All of these records need to be duplicated exactly.
Start of TASK INPUTS
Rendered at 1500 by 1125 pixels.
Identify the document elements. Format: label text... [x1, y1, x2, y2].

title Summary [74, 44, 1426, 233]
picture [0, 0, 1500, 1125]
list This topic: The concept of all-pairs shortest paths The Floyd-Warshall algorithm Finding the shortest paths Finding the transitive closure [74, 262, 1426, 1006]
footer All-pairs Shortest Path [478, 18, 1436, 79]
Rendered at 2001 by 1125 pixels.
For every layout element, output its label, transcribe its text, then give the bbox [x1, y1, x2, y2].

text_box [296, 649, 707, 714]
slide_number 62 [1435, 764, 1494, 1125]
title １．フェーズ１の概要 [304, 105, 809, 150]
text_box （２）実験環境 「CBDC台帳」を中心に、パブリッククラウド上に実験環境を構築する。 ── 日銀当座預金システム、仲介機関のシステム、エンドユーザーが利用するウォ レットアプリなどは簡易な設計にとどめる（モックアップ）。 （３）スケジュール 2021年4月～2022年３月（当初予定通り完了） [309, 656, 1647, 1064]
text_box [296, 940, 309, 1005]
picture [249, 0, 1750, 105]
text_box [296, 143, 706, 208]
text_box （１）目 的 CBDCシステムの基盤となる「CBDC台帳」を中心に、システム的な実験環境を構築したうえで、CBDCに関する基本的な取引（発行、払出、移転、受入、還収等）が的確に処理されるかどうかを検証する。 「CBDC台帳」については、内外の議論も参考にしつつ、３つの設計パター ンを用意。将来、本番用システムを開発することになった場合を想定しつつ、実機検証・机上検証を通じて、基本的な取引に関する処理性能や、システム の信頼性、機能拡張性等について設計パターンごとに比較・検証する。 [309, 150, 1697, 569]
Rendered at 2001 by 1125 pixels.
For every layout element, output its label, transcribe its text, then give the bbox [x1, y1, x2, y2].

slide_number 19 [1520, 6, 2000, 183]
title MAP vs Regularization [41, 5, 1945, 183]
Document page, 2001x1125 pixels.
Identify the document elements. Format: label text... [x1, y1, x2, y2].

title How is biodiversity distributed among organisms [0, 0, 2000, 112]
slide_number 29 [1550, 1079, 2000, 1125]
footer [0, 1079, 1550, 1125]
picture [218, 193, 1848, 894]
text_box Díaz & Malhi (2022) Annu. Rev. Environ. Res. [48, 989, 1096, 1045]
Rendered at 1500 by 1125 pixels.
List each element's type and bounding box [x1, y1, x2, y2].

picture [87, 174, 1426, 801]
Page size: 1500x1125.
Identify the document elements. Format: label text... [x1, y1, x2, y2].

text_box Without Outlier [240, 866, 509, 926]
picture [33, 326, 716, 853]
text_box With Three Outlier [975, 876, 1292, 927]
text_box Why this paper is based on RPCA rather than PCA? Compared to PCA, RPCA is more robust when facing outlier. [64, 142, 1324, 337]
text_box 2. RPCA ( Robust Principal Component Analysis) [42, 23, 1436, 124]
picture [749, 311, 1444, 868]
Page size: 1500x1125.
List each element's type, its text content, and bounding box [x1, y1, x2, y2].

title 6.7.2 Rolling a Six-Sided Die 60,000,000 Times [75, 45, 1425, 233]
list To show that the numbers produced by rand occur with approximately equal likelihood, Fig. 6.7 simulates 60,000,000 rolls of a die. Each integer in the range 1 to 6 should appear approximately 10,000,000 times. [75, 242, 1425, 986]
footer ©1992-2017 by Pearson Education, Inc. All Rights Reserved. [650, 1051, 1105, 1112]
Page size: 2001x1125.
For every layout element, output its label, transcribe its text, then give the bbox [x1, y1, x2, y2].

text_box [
End of TASK INPUTS
THE ANSWER
Rendered at 1500 by 1125 pixels.
Identify the document elements. Format: label text... [x1, y1, x2, y2].

title Summary [74, 44, 1426, 233]
picture [0, 0, 1500, 1125]
list This topic: The concept of all-pairs shortest paths The Floyd-Warshall algorithm Finding the shortest paths Finding the transitive closure [74, 262, 1426, 1006]
footer All-pairs Shortest Path [478, 18, 1436, 79]
Rendered at 2001 by 1125 pixels.
For every layout element, output its label, transcribe its text, then give the bbox [x1, y1, x2, y2].

text_box [296, 649, 707, 714]
slide_number 62 [1435, 764, 1494, 1125]
title １．フェーズ１の概要 [304, 105, 809, 150]
text_box （２）実験環境 「CBDC台帳」を中心に、パブリッククラウド上に実験環境を構築する。 ── 日銀当座預金システム、仲介機関のシステム、エンドユーザーが利用するウォ レットアプリなどは簡易な設計にとどめる（モックアップ）。 （３）スケジュール 2021年4月～2022年３月（当初予定通り完了） [309, 656, 1647, 1064]
text_box [296, 940, 309, 1005]
picture [249, 0, 1750, 105]
text_box [296, 143, 706, 208]
text_box （１）目 的 CBDCシステムの基盤となる「CBDC台帳」を中心に、システム的な実験環境を構築したうえで、CBDCに関する基本的な取引（発行、払出、移転、受入、還収等）が的確に処理されるかどうかを検証する。 「CBDC台帳」については、内外の議論も参考にしつつ、３つの設計パター ンを用意。将来、本番用システムを開発することになった場合を想定しつつ、実機検証・机上検証を通じて、基本的な取引に関する処理性能や、システム の信頼性、機能拡張性等について設計パターンごとに比較・検証する。 [309, 150, 1697, 569]
Rendered at 2001 by 1125 pixels.
For every layout element, output its label, transcribe its text, then give the bbox [x1, y1, x2, y2].

slide_number 19 [1520, 6, 2000, 183]
title MAP vs Regularization [41, 5, 1945, 183]
Document page, 2001x1125 pixels.
Identify the document elements. Format: label text... [x1, y1, x2, y2].

title How is biodiversity distributed among organisms [0, 0, 2000, 112]
slide_number 29 [1550, 1079, 2000, 1125]
footer [0, 1079, 1550, 1125]
picture [218, 193, 1848, 894]
text_box Díaz & Malhi (2022) Annu. Rev. Environ. Res. [48, 989, 1096, 1045]
Rendered at 1500 by 1125 pixels.
List each element's type and bounding box [x1, y1, x2, y2].

picture [87, 174, 1426, 801]
Page size: 1500x1125.
Identify the document elements. Format: label text... [x1, y1, x2, y2].

text_box Without Outlier [240, 866, 509, 926]
picture [33, 326, 716, 853]
text_box With Three Outlier [975, 876, 1292, 927]
text_box Why this paper is based on RPCA rather than PCA? Compared to PCA, RPCA is more robust when facing outlier. [64, 142, 1324, 337]
text_box 2. RPCA ( Robust Principal Component Analysis) [42, 23, 1436, 124]
picture [749, 311, 1444, 868]
Page size: 1500x1125.
List each element's type, its text content, and bounding box [x1, y1, x2, y2].

title 6.7.2 Rolling a Six-Sided Die 60,000,000 Times [75, 45, 1425, 233]
list To show that the numbers produced by rand occur with approximately equal likelihood, Fig. 6.7 simulates 60,000,000 rolls of a die. Each integer in the range 1 to 6 should appear approximately 10,000,000 times. [75, 242, 1425, 986]
footer ©1992-2017 by Pearson Education, Inc. All Rights Reserved. [650, 1051, 1105, 1112]
Page size: 2001x1125.
For every layout element, output its label, transcribe its text, then give the bbox [x1, y1, x2, y2].

text_box [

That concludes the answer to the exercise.